Which partition type I need to use in the JOIN stage

igorbmartins · Post by **igorbmartins** » Tue Dec 18, 2012 4:46 am

Hi guys, someone could help me? I need to do a JOIN, so I usually do this in two ways.

1. I select the patition type as Hash and I select my keys. I do this in both links (in the main link and in the reference link)
2. I select the partition type as Round robin in my main link and I select the partition type as Entire in my reference link.

I always did this in my JOBs and they always works, but today I did this and the result was wrong. The job only worked after I set the option Perform sort in both links.

Someone could explain me why this is happening?

Thanks,
Igor Bastos Martins

chandra.shekhar@tcs.com · Tue Dec 18, 2012 4:55 am

You don't need to explicitly partition and sort the data, choosing the auto partitioning method will ensure that partitioning and sorting is done.

igorbmartins · Post by **igorbmartins** » Tue Dec 18, 2012 6:26 am

Chandra, thanks for your reply, but why the above settings didn't work?

As I told I always did it and always worked.

Thanks,
Igor Bastos Martins

BI-RMA · Post by **BI-RMA** » Tue Dec 18, 2012 8:49 am

As Chandra said, DataStage will usually do necessary sorting and partitioning for you when using the "Auto"-partitioning feature and if you do not prevent adding sort-operators by parameter (APT_NO_SORT_INSERTION). As soon as You switch to manual mode, DataStage assumes that you take control of partitioning and sorting and won't override - unless it has knowledge of wrong sort-decisions (from an explicit sort in the same job that does not meet the requirements of a stage).

Join needs the data correctly partitioned and sorted from all input-links.

Join does not distinguish between stream and reference-data. All input-links are treated as stream. If your set of reference-data is small enough for Entire-Partioning, use Lookup instead of Join. Preloading reference-data to memory is more efficient in these cases and the lookup-stage gives you more options then join.

SURA · Post by **SURA** » Wed Dec 19, 2012 12:51 pm

chandra.shekhar@tcs.com wrote:You don't need to explicitly partition and sort the data, choosing the auto partitioning method will ensure that partitioning and sorting is done.

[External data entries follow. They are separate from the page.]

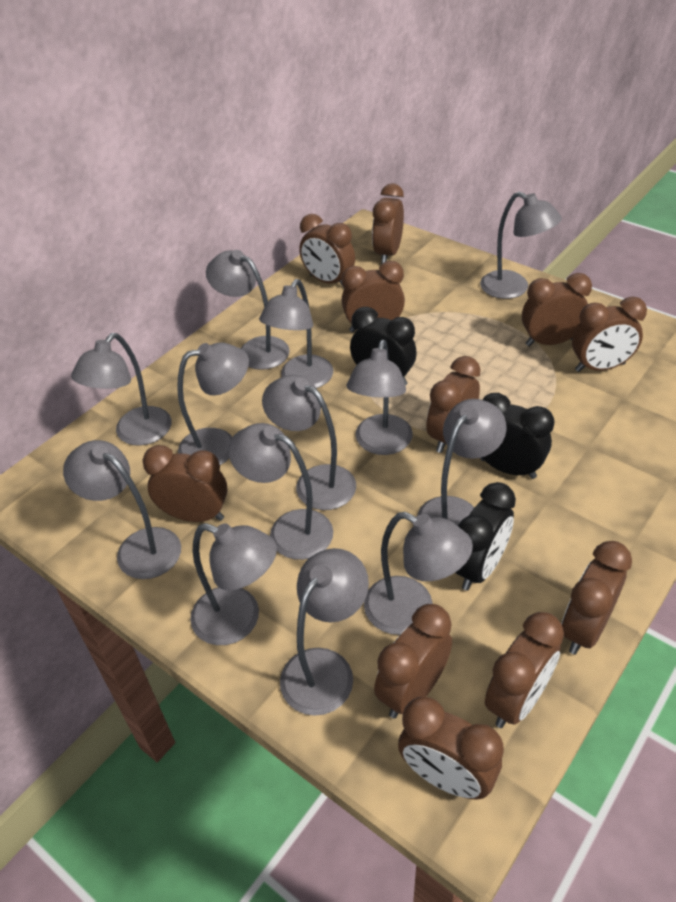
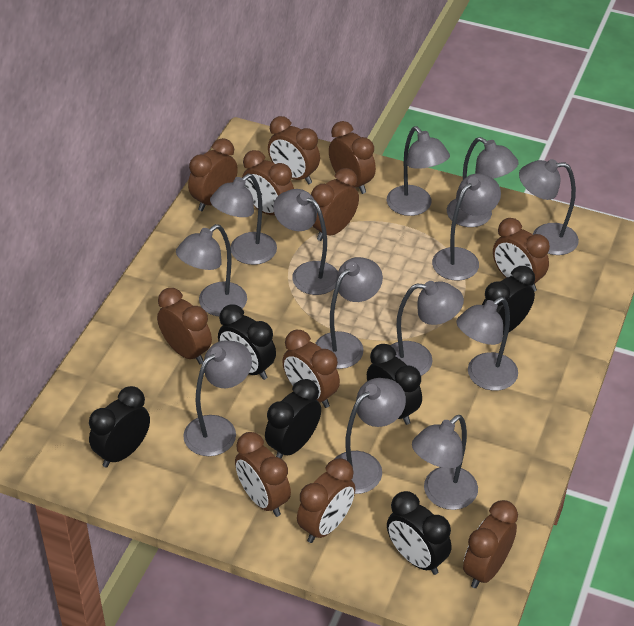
black clock: [350,307,417,385] [455,482,516,591] [480,393,555,479] = 3 -> [89,386,150,468] [218,305,276,380] [265,379,321,458] [367,344,422,425] [387,491,451,575] [482,266,535,334] = 6

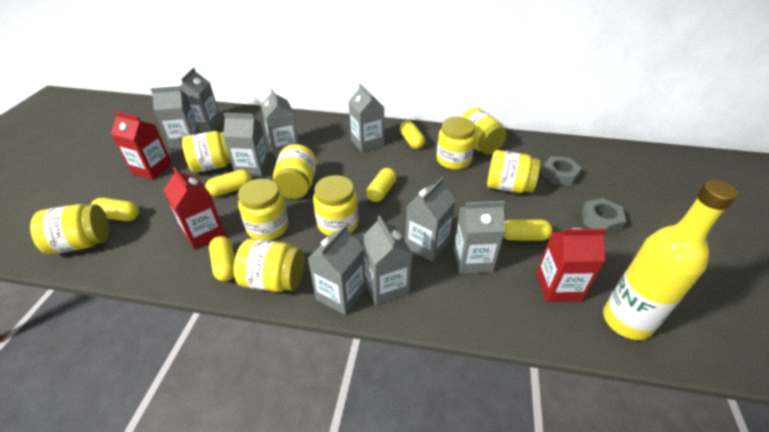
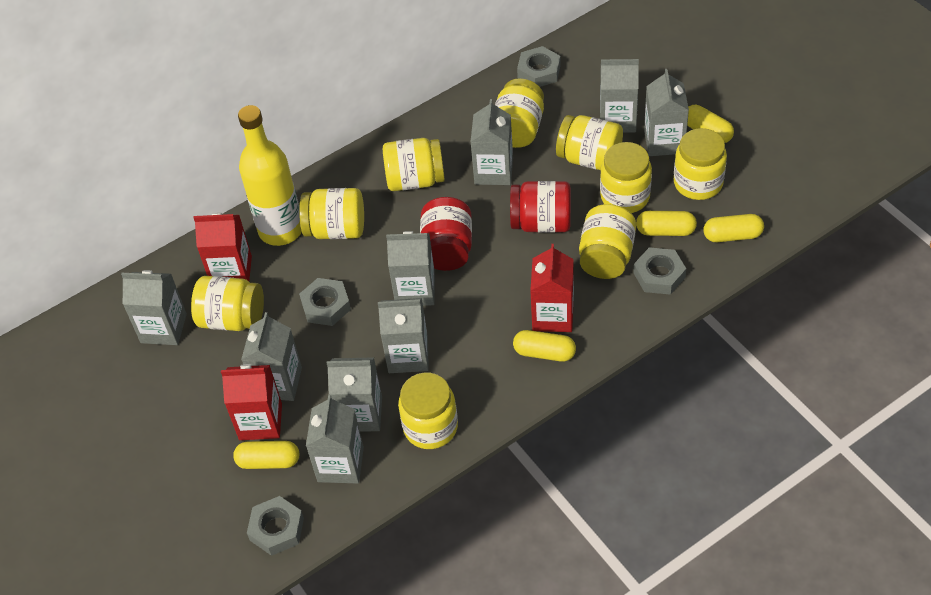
grey nut: [541,156,582,186] [581,198,626,234] = 2 -> [247,496,304,556] [299,278,351,326] [517,46,561,87] [633,247,686,295] = 4
red jar: none = 0 -> [420,197,472,271] [510,181,571,233] = 2
yellow capsule: [91,198,139,221] [205,169,252,196] [209,236,235,281] [366,168,397,202] [400,121,425,149] [503,219,553,241] = 6 -> [233,441,299,469] [513,330,576,362] [636,211,697,236] [687,105,734,143] [703,214,764,242] = 5

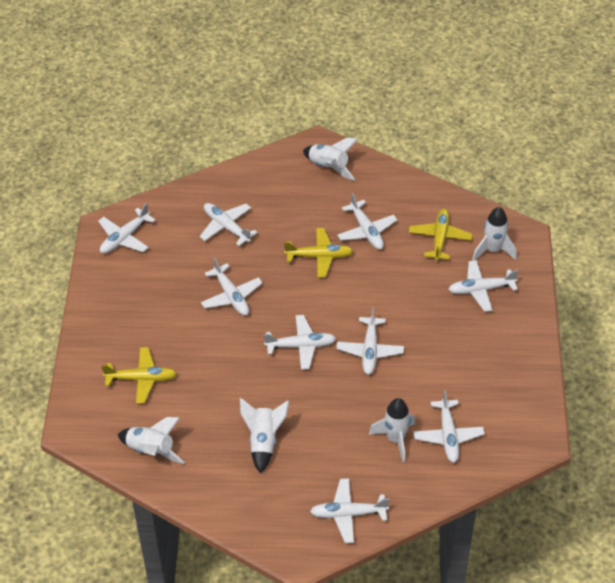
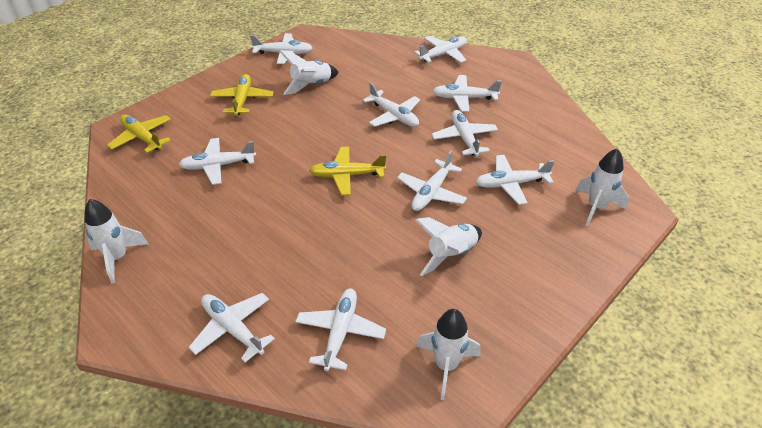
white plane: [98,203,155,253] [200,203,258,246] [201,257,263,315] [264,315,336,370] [310,478,389,543] [336,307,404,375] [337,193,397,249] [414,390,485,463] [448,260,518,312] = 9 -> [179,138,256,185] [188,293,275,362] [250,33,313,64] [295,288,386,371] [363,82,420,127] [397,151,467,211] [414,36,467,63] [432,110,498,157] [433,75,502,112] [476,155,555,205] = 10

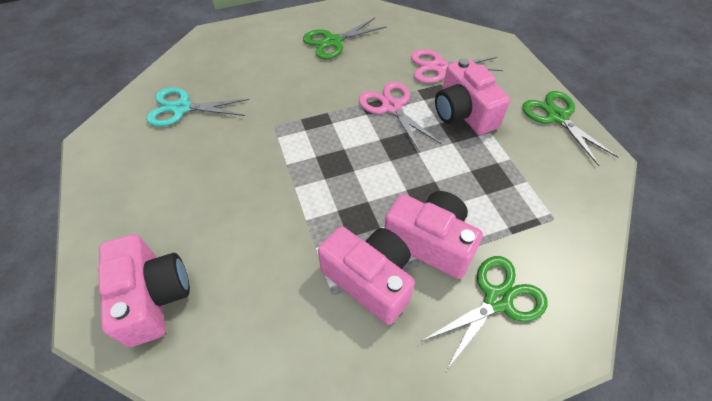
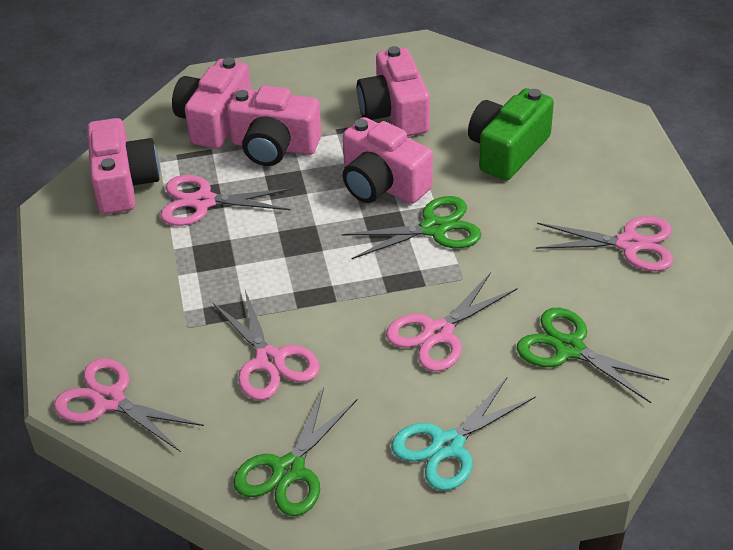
green camera: none = 0 -> [468,88,554,181] = 1
pink camera: [98,234,190,347] [318,227,415,325] [384,191,483,279] [435,58,510,135] = 4 -> [87,118,160,214] [172,58,251,149] [227,85,322,166] [343,117,433,204] [357,46,430,136] = 5
pink scissors: [359,82,442,153] [411,49,503,83] = 2 -> [54,358,204,452] [160,175,293,226] [212,290,320,400] [386,272,518,372] [536,216,673,271] = 5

Does auto partition will work without flaw for any volume of data?

Especially in JOIN / LOOKUP?

bobyon · Post by **bobyon** » Wed Dec 19, 2012 2:17 pm

Personally, I prefer the method you are taking instead of using the auto partitioning that has been previously recommended. Yes, Auto normally works, but I like to be as explicit as possible. It ensures that the developer has considered sorting and partitioning thoroughly.

As to why your job suddenly is not producing accurate results; I could only guess, but from what you have said, it sounds like the data was not being sorted previously.

Here again, I like to be very explicit and will most often insert a sort stage prior to the join (or lookup) rather than using an "inline" sort. Partitioning alone is not sufficient. The data must be both sorted AND partitioned properly to produce accurate results.

chandra.shekhar@tcs.com · Thu Dec 20, 2012 5:09 am

Does auto partition will work without flaw for any volume of data?

Especially in JOIN / LOOKUP?

Yes, it works all the time.
In my project we process lot of data(my client is the biggest Bank of India

).
We always use auto partitioning and till now there's no discrepancy in the data.
There's NO harm in explicitly partitioning and sorting the data.
As babyon said you have to sort the data too, try it once.

ray.wurlod · Post by **ray.wurlod** » Thu Dec 20, 2012 4:08 pm

Once more with feeling...

(Auto) partitioning yields the following results.

On a sequential-to-parallel link --> Round Robin

On a parallel-to-parallel link --> Same

(On a sequential-to-sequential link partitioning is not applicable.)

On the reference input link to a Lookup stage --> Entire

On an input link to a DB2 stage --> DB2

On an input link to a stage that requires key-partitioned input --> Hash

Even though it guarantees that any lookup will work, Entire partitioning may be sub-optimal in a multi-machine configuration, as all rows have to be distributed to all machines. LookupKey-based partitioning algorithm on source and reference inputs may be preferred. In an SMP environment this is not an issue, as one copy of the reference data is loaded into shared memory that all nodes can see.